Official data is not yet available but the May Day long weekend 
was probably quieter than last year. Overnight stays dropped 18 
percent in the first two months of this year. Nomura analysts 
estimate 16.2 million Chinese will come in 2017 - a 10 percent 
drop versus the 18 million who arrived in 2015.  
    Even those that do come are spending less. UBS analysts 
reckon as more affluent Chinese head elsewhere, spending per 
head by their countrymen in Hong Kong will drop, falling 7 
percent to HK$8,100 ($1,045) this year.  
    The big losers are global luxury brands like Prada  1913.HK  
and Burberry  BRBY.L , and local marques like Chow Tai Fook 
 1929.HK . The jewellery chain's first-quarter sales plunged 26 
percent in Hong Kong and nearby Macau. Last week, Apple  AAPL.O  
blamed the Hong Kong dollar's peg to the U.S. currency for 
declining quarterly sales in the city.  
    As leases for rentals in chic shopping districts come due, 
the pain will spread to landlords, such as Wharf Holdings 
 0004.HK , which has shopping malls in areas once thronged by 
wealthy mainland tourists. In some cases, building owners will 
be forced to cut rents in half or more, according to some 
analysts.  
    There is not a whole lot Hong Kong can do to combat this.

Information supplied:
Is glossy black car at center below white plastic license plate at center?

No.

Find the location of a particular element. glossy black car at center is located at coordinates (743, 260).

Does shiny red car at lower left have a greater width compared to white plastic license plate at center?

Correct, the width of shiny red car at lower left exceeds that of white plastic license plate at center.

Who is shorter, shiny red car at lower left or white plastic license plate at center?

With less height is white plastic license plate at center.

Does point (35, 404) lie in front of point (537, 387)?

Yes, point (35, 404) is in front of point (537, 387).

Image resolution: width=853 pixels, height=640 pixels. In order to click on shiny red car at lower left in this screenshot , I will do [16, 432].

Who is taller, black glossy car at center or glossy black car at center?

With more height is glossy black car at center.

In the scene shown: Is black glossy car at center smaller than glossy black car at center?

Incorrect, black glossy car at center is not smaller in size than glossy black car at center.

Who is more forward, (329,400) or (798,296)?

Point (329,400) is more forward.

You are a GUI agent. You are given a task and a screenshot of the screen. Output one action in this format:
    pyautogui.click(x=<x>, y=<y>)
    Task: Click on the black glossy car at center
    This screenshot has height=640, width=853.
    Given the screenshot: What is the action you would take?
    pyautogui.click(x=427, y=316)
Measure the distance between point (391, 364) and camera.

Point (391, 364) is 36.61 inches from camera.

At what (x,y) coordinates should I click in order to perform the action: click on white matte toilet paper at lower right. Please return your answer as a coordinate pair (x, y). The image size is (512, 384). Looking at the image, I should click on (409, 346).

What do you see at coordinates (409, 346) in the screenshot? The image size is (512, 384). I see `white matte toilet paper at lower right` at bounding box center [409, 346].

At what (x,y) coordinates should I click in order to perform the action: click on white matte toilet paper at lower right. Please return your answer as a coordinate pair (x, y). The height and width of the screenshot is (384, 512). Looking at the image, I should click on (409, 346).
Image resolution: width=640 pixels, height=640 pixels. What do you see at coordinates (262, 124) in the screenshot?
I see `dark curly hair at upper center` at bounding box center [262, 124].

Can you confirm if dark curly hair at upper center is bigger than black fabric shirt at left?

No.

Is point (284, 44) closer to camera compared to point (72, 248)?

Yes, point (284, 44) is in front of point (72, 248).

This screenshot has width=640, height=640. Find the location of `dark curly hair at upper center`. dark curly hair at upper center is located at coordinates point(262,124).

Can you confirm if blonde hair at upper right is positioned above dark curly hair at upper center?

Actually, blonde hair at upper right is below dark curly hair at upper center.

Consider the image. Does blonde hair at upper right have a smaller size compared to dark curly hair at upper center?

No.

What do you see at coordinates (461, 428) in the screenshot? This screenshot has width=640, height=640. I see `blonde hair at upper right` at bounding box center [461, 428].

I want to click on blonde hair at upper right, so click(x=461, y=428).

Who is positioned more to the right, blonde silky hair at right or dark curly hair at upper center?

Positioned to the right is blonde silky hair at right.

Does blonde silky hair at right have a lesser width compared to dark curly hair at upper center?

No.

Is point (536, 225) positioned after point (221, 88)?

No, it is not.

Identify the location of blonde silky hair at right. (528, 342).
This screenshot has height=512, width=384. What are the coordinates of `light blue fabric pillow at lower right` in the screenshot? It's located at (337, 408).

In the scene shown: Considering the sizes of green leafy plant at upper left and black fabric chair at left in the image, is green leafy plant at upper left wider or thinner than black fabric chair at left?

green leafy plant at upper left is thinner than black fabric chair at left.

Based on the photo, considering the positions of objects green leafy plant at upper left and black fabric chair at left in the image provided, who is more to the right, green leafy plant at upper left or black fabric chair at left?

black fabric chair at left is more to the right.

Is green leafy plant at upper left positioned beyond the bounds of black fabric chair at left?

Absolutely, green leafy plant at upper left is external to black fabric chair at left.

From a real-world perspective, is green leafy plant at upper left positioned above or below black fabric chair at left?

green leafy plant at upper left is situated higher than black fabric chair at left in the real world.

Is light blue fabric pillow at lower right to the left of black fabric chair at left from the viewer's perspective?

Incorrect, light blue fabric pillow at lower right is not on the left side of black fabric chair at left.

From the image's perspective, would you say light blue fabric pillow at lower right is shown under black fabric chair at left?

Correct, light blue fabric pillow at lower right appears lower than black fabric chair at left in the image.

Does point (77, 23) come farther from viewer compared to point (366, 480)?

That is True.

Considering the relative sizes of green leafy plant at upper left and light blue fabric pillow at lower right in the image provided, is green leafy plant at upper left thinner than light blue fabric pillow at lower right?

Job 1: In the passage on Hong Kong's falling mainland tourism, by how much did Chow Tai Fook's first-quarter sales drop in Hong Kong and Macau?
Job 2: Why do UBS analysts expect spending per head by Chinese visitors in Hong Kong to fall this year, according to the passage on Hong Kong's falling mainland tourism? Answer in one to three sentences.
Job 3: Pick up the passage on Hong Kong's falling mainland tourism right after its final sentence and write what comes next.

Expected answer 1: They plunged 26 percent.

Expected answer 2: More affluent Chinese are heading elsewhere, so the visitors who still come spend less. UBS expects spending per head to fall 7 percent to HK$8,100 ($1,045).

Expected answer 3:
The dollar peg is central to the city's financial architecture, 
so the currency will remain expensive. But, for example, Hong 
Kong could try harder to repair its reputation on the mainland, 
perhaps with an advertising blitz. It could also make it easier 
for more Chinese to visit individually, rather than in big tour 
groups. With stiffer competition for China's tourists, the giant 
mall of Asia needs to put out more welcome mats.  
 
    On Twitter https://twitter.com/RahulJJacob  
     
    CONTEXT NEWS 
    - Retail sales in Hong Kong fell 14 percent year on year in 
January and February, official figures show. Over the same 
period, overnight stays by Chinese visitors dropped 18 percent, 
according to the Hong Kong Tourism Board.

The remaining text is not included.